(Data items)
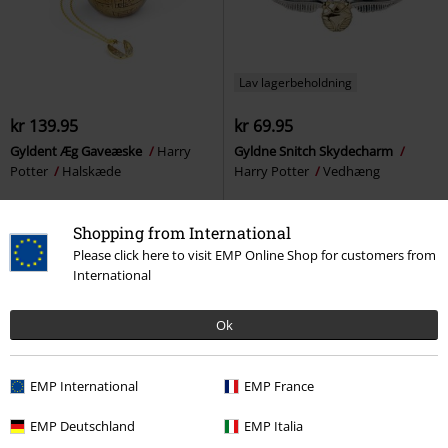
Lav lagerbeholdning
kr 139.95
kr 69.95
Gyldent Æg Gaveæske
Harry
Gyldne Snitch Skydecharm
Potter
Halskæde
Harry Potter
Vedhæng
Shopping from International
Please click here to visit EMP Online Shop for customers from
International
Ok
EMP International
EMP France
EMP Deutschland
EMP Italia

Task to carry out> Count the lines in the data above that contain the word "International". Case counts. Reply with the number only.

Reply> 3